Nutritional Value and Health Benefits of Lettuce
The nutritional value of lettuce varies with the variety. Lettuce in general provides small amounts of dietary fiber, some carbohydrates, a little protein and a trace of fat. Its most important nutrients are vitamin A and potassium. The vitamin A comes from beta carotene, whose yellow-orange is hidden by green chlorophyll pigments. Beta carotene, of course, is converted to vitamin A in the human body. The darker green, the more beta carotene.
According to the American Cancer Institute and the American Cancer Society, foods rich in vitamin A and C (antioxidants) offer protection against some forms of cancer. Along with other phytochemical, antioxidants reduce the risk of cancer of the respiratory system and intestinal tract.
Lettuce, except iceberg, is also a moderately good source of vitamin C, calcium, iron and copper. The spine and ribs provide dietary fiber, while vitamins and minerals are concentrated in the delicate leaf portion.
One cup raw leaf lettuce, chopped
- Calories 9
- Dietary Fiber 1.3
- Protein 1 gram
- Carbohydrates 1.34 grams
- Vitamin A 1456 IU
- Vitamin C 13.44
- Calcium 20.16
- Iron 0.62
- Potassium 162.4 mg
Preparation and Serving
Rinse lettuce just before serving in very cold water. Pat dry with a clean towel. Limp leaves can be revived by immersing in ice water for a few minutes. Tear lettuce leaves into pieces. If practical, do not cut or sliced lettuce leaves in advance. Damaged cut lettuce leaves release an ascorbic acid oxidase, which destroys vitamin C. Cut edges also discolor quickly.

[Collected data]

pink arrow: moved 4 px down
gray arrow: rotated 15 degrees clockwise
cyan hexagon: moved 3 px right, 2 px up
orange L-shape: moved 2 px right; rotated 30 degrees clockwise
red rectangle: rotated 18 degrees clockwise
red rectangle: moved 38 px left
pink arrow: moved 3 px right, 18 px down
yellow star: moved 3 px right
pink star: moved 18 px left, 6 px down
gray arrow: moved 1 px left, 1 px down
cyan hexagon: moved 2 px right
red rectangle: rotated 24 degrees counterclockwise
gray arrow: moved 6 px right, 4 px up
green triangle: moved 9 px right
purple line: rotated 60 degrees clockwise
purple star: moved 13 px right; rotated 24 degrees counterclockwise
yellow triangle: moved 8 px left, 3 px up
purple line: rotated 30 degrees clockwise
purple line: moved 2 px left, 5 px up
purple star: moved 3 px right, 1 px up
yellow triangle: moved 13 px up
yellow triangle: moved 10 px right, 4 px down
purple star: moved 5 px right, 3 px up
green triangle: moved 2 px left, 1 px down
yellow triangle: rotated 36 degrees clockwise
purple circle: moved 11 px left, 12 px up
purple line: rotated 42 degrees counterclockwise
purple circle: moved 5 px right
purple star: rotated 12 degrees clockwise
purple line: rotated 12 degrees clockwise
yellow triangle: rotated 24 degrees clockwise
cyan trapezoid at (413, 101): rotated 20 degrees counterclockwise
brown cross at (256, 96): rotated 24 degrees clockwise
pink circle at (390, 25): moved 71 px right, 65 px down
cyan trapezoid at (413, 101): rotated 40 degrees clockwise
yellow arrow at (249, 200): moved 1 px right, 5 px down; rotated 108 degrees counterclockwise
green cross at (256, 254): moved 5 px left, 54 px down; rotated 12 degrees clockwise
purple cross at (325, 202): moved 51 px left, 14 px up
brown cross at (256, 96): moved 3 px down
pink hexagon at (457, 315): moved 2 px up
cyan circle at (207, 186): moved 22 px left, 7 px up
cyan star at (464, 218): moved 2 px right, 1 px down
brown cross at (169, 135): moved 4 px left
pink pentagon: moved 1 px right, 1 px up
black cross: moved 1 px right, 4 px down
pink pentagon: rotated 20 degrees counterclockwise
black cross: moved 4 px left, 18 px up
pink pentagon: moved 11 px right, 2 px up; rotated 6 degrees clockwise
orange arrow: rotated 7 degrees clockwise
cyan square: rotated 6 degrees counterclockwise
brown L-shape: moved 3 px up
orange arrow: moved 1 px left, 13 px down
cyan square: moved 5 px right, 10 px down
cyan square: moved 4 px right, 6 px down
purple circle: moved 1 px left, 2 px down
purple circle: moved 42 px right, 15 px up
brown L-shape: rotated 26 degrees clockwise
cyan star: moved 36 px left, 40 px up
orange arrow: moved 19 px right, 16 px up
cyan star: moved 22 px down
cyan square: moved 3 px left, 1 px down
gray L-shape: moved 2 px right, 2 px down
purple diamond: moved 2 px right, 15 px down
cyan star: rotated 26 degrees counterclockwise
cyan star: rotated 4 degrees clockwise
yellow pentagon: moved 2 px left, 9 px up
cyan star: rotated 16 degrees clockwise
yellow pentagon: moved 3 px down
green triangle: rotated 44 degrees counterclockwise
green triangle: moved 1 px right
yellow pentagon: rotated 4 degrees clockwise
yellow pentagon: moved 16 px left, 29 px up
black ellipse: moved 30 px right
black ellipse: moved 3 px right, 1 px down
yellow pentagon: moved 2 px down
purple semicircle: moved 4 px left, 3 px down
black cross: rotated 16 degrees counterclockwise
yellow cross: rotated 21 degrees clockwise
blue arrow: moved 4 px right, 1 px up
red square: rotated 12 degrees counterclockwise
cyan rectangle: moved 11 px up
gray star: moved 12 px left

> _Requirement_
Can you take the text on lettuce nutrition and preparation further, picking up right after its final sentence?

> _Answer box_
Dry leaves before serving. Salad dressing will cling to dry lettuce leaves instead of sinking to the bottom of the salad bowl. Toss with your favorite dressing just before serving (or serve dressing on the side) Lettuce leaves covered with dressing will quickly wilt.
Due to the extremely high water content, 94.9%, there are no successful method of long-term home preservation for lettuce. Lettuce does not respond well to freezing, canning or drying. For optimal nutritional value, lettuce should be eaten while it is fresh and crisp.
The mild flavor of fresh lettuce leaves are well complimented by fresh or dry herbs. The base of most green salads is lettuce. Two or three lettuce varieties are good for both taste and texture. Mix leaf lettuce (Black-seed Simpson or Oak Leaf) with crisp lettuce (romaine or other crisphead) and accent with fresh herb leaves. The simplest way to appreciate a tossed green salad is with a vinaigrette dressing. Keep it simple. When the dressing becomes too complicated, the mild garden greens can be overpowered.